Task goal:
Copy out, unchanged, the lines of the material that begin with the line containing "order: Asparagales" and run through the last line of the material, including both of those lines.

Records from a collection

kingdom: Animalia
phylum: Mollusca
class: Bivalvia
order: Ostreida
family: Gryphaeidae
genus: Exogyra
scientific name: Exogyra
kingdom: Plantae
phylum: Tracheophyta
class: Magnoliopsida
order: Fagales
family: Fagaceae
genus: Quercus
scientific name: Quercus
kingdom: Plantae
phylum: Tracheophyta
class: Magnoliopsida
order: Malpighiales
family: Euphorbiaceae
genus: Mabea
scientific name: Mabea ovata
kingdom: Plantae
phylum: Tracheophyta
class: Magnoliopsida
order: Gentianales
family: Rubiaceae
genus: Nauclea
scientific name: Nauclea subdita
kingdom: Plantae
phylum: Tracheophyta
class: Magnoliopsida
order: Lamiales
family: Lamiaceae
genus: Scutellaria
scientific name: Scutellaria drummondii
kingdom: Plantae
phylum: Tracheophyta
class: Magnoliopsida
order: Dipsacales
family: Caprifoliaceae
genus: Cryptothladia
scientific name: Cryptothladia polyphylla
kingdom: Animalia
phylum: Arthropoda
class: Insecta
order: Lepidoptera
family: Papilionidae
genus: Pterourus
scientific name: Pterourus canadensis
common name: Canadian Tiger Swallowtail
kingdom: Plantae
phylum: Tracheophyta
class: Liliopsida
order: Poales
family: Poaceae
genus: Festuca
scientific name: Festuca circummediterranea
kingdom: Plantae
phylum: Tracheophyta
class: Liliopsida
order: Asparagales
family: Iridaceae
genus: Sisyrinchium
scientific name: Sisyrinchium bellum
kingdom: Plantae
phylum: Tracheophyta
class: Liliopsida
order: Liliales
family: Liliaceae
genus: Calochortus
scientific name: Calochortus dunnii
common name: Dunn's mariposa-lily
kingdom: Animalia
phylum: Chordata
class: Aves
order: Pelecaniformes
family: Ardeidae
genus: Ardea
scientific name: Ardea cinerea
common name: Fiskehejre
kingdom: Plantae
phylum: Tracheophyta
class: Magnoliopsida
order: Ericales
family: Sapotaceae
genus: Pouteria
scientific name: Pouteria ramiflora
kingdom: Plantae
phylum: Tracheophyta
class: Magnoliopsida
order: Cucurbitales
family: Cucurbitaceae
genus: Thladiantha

The output:
order: Asparagales
family: Iridaceae
genus: Sisyrinchium
scientific name: Sisyrinchium bellum
kingdom: Plantae
phylum: Tracheophyta
class: Liliopsida
order: Liliales
family: Liliaceae
genus: Calochortus
scientific name: Calochortus dunnii
common name: Dunn's mariposa-lily
kingdom: Animalia
phylum: Chordata
class: Aves
order: Pelecaniformes
family: Ardeidae
genus: Ardea
scientific name: Ardea cinerea
common name: Fiskehejre
kingdom: Plantae
phylum: Tracheophyta
class: Magnoliopsida
order: Ericales
family: Sapotaceae
genus: Pouteria
scientific name: Pouteria ramiflora
kingdom: Plantae
phylum: Tracheophyta
class: Magnoliopsida
order: Cucurbitales
family: Cucurbitaceae
genus: Thladiantha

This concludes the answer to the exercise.